Bewkes: No Data to Support Consumers Favor SVOD vs. Premium TV1 Aug, 2012 By: Erik Gruenwedel
Time Warner CEO Jeff Bewkes Aug. 1 ratcheted up his longstanding criticism of over-the-top subscription video-on-demand platforms as a substitute to premium TV channels offered by cable, satellite and telco operators.
In an Aug. 1 call with analysts to discuss Time Warner’s fiscal results, Bewkes said the media company is paying “very close” attention to Web-based alternative distribution platforms, including YouTube. Bewkes said Time Warner heretofore has used YouTube more as a promotional vehicle than outlet for content distribution, adding that original content on TNT and HBO already is available on-demand on broadband.
“We think it’s great, the extent to which those channels can have a presence on YouTube to drive viewership on our networks,” Bewkes said. “That’s basically how we look at it at this point.”
He reiterated past statements about the value of SVOD, adding that the company that invented SVOD is HBO, not Netflix. He said HBO was the first to offer on-demand programming.
Bewkes admitted that Netflix CEO Reed Hastings has been very complimentary of HBO, adding that Time Warner, in turn, has been complimentary of Netflix in regard to its development of a user-interface and the fact the SVOD service proves people want to consume on-demand programming. The CEO reiterated that there currently are no discussions occurring between HBO and Netflix.
“Just like all SVOD services, HBO, Showtime, Netflix, Amazon Prime, they all compete,” he said. “And that’s probably the primary way they have a relationship — as competitors. Sometimes there are other relationships to emerge over time. Not now, but we’ll see in the future.”
When asked if TV Everywhere platform HBO Go would be launched as a standalone platform, Bewkes the time was not right to do so, considering the network of affiliates currently carrying HBO. He said the issue is not that people don’t want multichannel TV bundles in the home. Rather, it is the reality that there exist millions of broadband homes in the country that do not subscribe to HBO.
“That’s the opportunity,” he said. “The whole idea that there are a lot of people out there that want to drop multichannel TV and just have a Netflix or HBO. … That’s not right. … Look for the data; you won’t find it.”
Meanwhile, Warner Bros. reported second-quarter (ended June 30) operating income of $134 million, down 13% from operating income of $154 million during the previous-year period.
The studio, which includes Warner Bros. Home Entertainment Group and Warner Home Video, attributed the drop in part to year-over-year unfavorable comparisons with the home entertainment release of Harry Potter and the Deathly Hallows: Part 1; the videogame releases of Mortal Kombat 9 and LEGO Pirates of the Caribbean: The Video Game; and the box office release of The Hangover Part II.
Indeed, revenue for the quarter dropped 8% ($233 million) to $2.6 billion and didn’t include The Dark Knight Rises, which wasn’t released until July 20.

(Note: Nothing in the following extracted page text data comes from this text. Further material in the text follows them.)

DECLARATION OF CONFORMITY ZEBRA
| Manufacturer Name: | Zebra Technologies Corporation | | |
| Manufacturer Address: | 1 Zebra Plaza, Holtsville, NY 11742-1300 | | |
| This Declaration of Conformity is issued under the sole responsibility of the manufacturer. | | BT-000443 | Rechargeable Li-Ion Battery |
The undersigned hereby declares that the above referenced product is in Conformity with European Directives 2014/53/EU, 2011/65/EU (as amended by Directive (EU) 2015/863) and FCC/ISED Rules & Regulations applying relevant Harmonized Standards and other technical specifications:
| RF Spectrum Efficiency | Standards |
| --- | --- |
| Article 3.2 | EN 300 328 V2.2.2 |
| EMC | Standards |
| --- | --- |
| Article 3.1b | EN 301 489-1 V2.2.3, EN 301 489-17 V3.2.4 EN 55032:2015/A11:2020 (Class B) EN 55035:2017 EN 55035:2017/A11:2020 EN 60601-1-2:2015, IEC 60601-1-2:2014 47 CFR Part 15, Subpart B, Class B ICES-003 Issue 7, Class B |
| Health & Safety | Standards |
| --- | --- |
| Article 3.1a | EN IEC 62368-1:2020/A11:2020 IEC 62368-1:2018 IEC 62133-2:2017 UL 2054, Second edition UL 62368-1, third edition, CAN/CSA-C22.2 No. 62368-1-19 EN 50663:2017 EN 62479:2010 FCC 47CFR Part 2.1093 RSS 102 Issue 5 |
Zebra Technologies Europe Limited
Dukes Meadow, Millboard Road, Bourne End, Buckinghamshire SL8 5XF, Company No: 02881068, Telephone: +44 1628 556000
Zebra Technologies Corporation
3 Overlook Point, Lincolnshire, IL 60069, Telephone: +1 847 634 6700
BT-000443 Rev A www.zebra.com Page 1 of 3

Since the final Christopher Nolan-directed "Batman" film’s opening, it has grossed over $535 million worldwide. In addition, Magic Mike has grossed more than $100 million at the domestic box office from its initial release in June through July 29.

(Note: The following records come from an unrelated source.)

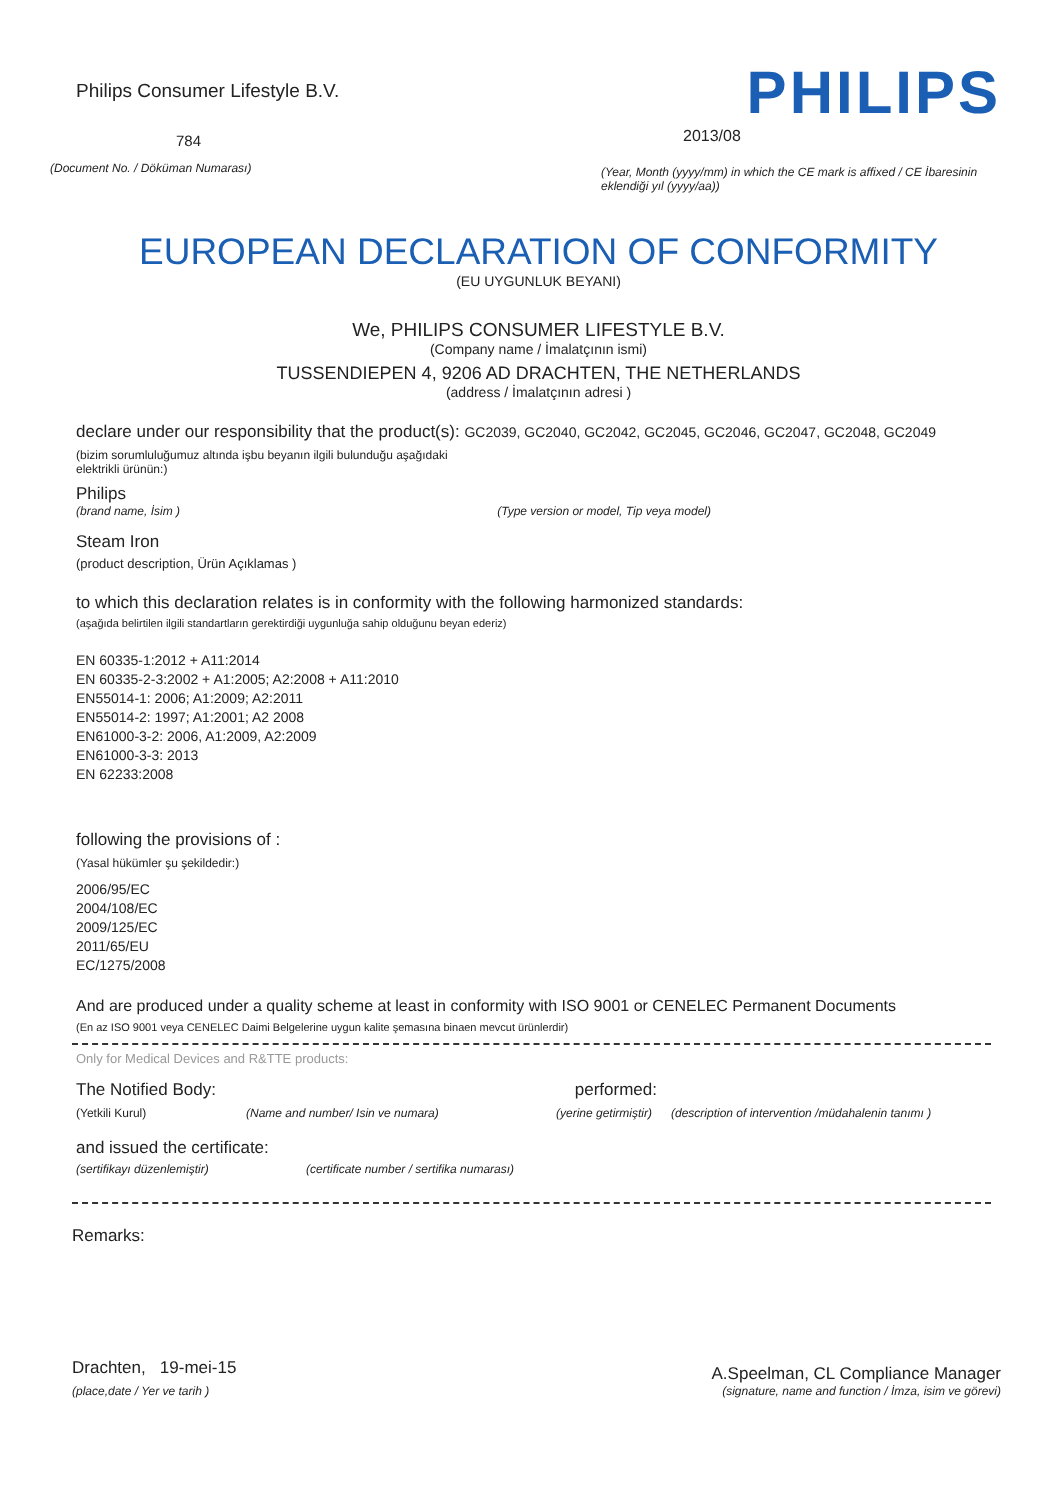Philips Consumer Lifestyle B.V.
784
(Document No. / Döküman Numarası)
PHILIPS
2013/08
(Year, Month (yyyy/mm) in which the CE mark is affixed / CE İbaresinin eklendiği yıl (yyyy/aa))
EUROPEAN DECLARATION OF CONFORMITY
(EU UYGUNLUK BEYANI)
We, PHILIPS CONSUMER LIFESTYLE B.V.
(Company name / İmalatçının ismi)
TUSSENDIEPEN 4, 9206 AD DRACHTEN, THE NETHERLANDS
(address / İmalatçının adresi )
declare under our responsibility that the product(s): GC2039, GC2040, GC2042, GC2045, GC2046, GC2047, GC2048, GC2049
(bizim sorumluluğumuz altında işbu beyanın ilgili bulunduğu aşağıdaki elektrikli ürünün:)
Philips
(brand name, İsim ) (Type version or model, Tip veya model)
Steam Iron
(product description, Ürün Açıklamas )
to which this declaration relates is in conformity with the following harmonized standards:
(aşağıda belirtilen ilgili standartların gerektirdiği uygunluğa sahip olduğunu beyan ederiz)
EN 60335-1:2012 + A11:2014
EN 60335-2-3:2002 + A1:2005; A2:2008 + A11:2010
EN55014-1: 2006; A1:2009; A2:2011
EN55014-2: 1997; A1:2001; A2 2008
EN61000-3-2: 2006, A1:2009, A2:2009
EN61000-3-3: 2013
EN 62233:2008
following the provisions of :
(Yasal hükümler şu şekildedir:)
2006/95/EC
2004/108/EC
2009/125/EC
2011/65/EU
EC/1275/2008
And are produced under a quality scheme at least in conformity with ISO 9001 or CENELEC Permanent Documents
(En az ISO 9001 veya CENELEC Daimi Belgelerine uygun kalite şemasına binaen mevcut ürünlerdir)
Only for Medical Devices and R&TTE products:
The Notified Body: performed:
(Yetkili Kurul) (Name and number/ Isin ve numara) (yerine getirmiştir) (description of intervention /müdahalenin tanımı )
and issued the certificate:
(sertifikayı düzenlemiştir) (certificate number / sertifika numarası)
Remarks:
Drachten, 19-mei-15 A.Speelman, CL Compliance Manager
(place,date / Yer ve tarih ) (signature, name and function / İmza, isim ve görevi)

“Rock of Ages and Dark Shadows performed well below our expectations,” said CFO John Martin.
Martin said Warner has SVOD deals that will bring in about $250 million in revenue in this year. Warner has $100 million in SVOD revenue booked this year compared to $225 during the previous-year period. The figure does not include $85 million in SVOD revenue generated from The CW, which Warner owns a 50% stake in.
“We remain in active discussions with all SVOD services about additional content packages,” Martin said. “All of that helped our backlog reach $5.9 billion in the quarter.”
Backlog represents the unrecognized cash licensing revenue for TV and theatrical product that will be recognized in the future.
Finally, Bewkes said Time Warner was in “pretty good” discussions with Google and optimistic it could reach a deal with the tech giant’s nascent fiber-optic network that would help both companies. The CEO said it was important to differentiate between third-party attempts to improve content distribution and user experience with those seeking to undercut industry margins.
To date, Google is experimenting with tests of the broadband infrastructure using fiber-optic communications in Kansas City.
“We’re very supportive of companies trying to make the infrastructure more robust,” he said. “That is not over-the-top. Those things don’t provide quality. [They] don’t provide infrastructure. They don’t improve the consumer experience. We applaud Google [Fiber]. Probably, we’re going to be able to help them. And they will be able to help us.”